Instead, the negative moments are what he remembers most; the times when he made the proper read but didn’t break up the pass for whatever reason.
With the Saturday 6 p.m. deadline for final cuts looming, Thompson is one of many rookies trying block out the on-field regrets and apprehension about making the team. Thursday’s home preseason game against Tampa Bay is the final chance for them to make their case.
“You think about it, but you just try to focus what you can control, and that’s your play on the field,” Thompson said.
Dozens of veterans and a couple of rookies can feel comfortable about their status. Shanahan has an idea of how many roster spots still are up for grabs, but he wouldn’t share details after Tuesday’s practice.
“This is a big game for a lot of players,” he said.
That includes many of the Redskins‘ 12 draft picks.
First-round linebacker Ryan Kerrigan is a lock to make the 53-man roster. Second round defensive end Jarvis Jenkins is on injured reserve with a torn ACL in his right knee, so he’s out. Third-round receiver Leonard Hankerson and fourth-round running back Roy Helu appear to be fairly safe.
Beyond that, though, there’s considerable uncertainty - and anxiety.
“It’s pretty much all I think about,” seventh-round nose tackle Chris Neild said.
It’s not unusual for perennial contenders with quality depth to cut late-round draft picks. Those players often are not good enough to help the team.

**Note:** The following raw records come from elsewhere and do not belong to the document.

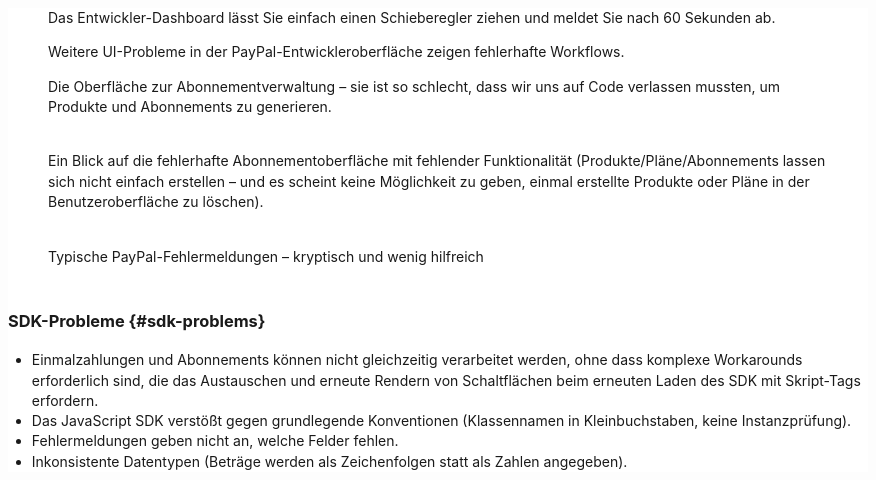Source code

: <figure>
<figcaption><div class="alert alert-danger small text-center">
Das Entwickler-Dashboard lässt Sie einfach einen Schieberegler ziehen und meldet Sie nach 60 Sekunden ab.
</div></figcaption>
<video class="lazyframe-bordered" loading="lazy" controls>
<source src="/img/articles/pypl-kapture-1.mp4" type="video/mp4">
Ihr Browser unterstützt das Video-Tag nicht.
</video>
</figure>

<figure>
<figcaption><div class="alert alert-danger small text-center">
Weitere UI-Probleme in der PayPal-Entwickleroberfläche zeigen fehlerhafte Workflows.
</div></figcaption>
<video class="lazyframe-bordered" loading="lazy" controls>
<source src="/img/articles/pypl-kapture-2.mp4" type="video/mp4">
Ihr Browser unterstützt das Video-Tag nicht.
</video>
</figure>

<figure>
<figcaption><div class="alert alert-danger small text-center">
Die Oberfläche zur Abonnementverwaltung – sie ist so schlecht, dass wir uns auf Code verlassen mussten, um Produkte und Abonnements zu generieren.
</div></figcaption>
<img loading="lazy" src="/img/articles/pypl-subscriptions.png" alt="" class="rounded-lg" />
</figure>

<figure>
<figcaption><div class="alert alert-danger small text-center">
Ein Blick auf die fehlerhafte Abonnementoberfläche mit fehlender Funktionalität (Produkte/Pläne/Abonnements lassen sich nicht einfach erstellen – und es scheint keine Möglichkeit zu geben, einmal erstellte Produkte oder Pläne in der Benutzeroberfläche zu löschen).
</div></figcaption>
<img loading="lazy" src="/img/articles/pypl-subscriptions-2.png" alt="" class="rounded-lg" />
</figure>

<figure>
<figcaption><div class="alert alert-danger small text-center">
Typische PayPal-Fehlermeldungen – kryptisch und wenig hilfreich
</div></figcaption>
<img loading="lazy" src="/img/articles/pypl-errors.png" alt="" class="rounded-lg" />
</figure>

### SDK-Probleme {#sdk-problems}

* Einmalzahlungen und Abonnements können nicht gleichzeitig verarbeitet werden, ohne dass komplexe Workarounds erforderlich sind, die das Austauschen und erneute Rendern von Schaltflächen beim erneuten Laden des SDK mit Skript-Tags erfordern.
* Das JavaScript SDK verstößt gegen grundlegende Konventionen (Klassennamen in Kleinbuchstaben, keine Instanzprüfung).
* Fehlermeldungen geben nicht an, welche Felder fehlen.
* Inkonsistente Datentypen (Beträge werden als Zeichenfolgen statt als Zahlen angegeben).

Whether the current situation is an indication of the Redskins‘ depth is debatable. But there is no denying the mixture of optimism, hope and angst around the center of the Redskins‘ locker room, where rookies occupy removable metal lockers.
“Everybody is kind of on edge, but we’re all here trying to make this team,” sixth-round running back Evan Royster said. “That’s everybody’s goal. Nobody really expects to be cut.”
Each player’s outlook is unique because of how his skills fit into the depth chart at his position.
Neild is battling uphill at the center of the defensive line. Behind starter Barry Cofield, veteran Anthony Bryant proved a capable reserve during the final stretch of last regular season. Neild has played a considerable amount this preseason because coaches are comfortable with their knowledge of Bryant’s skills.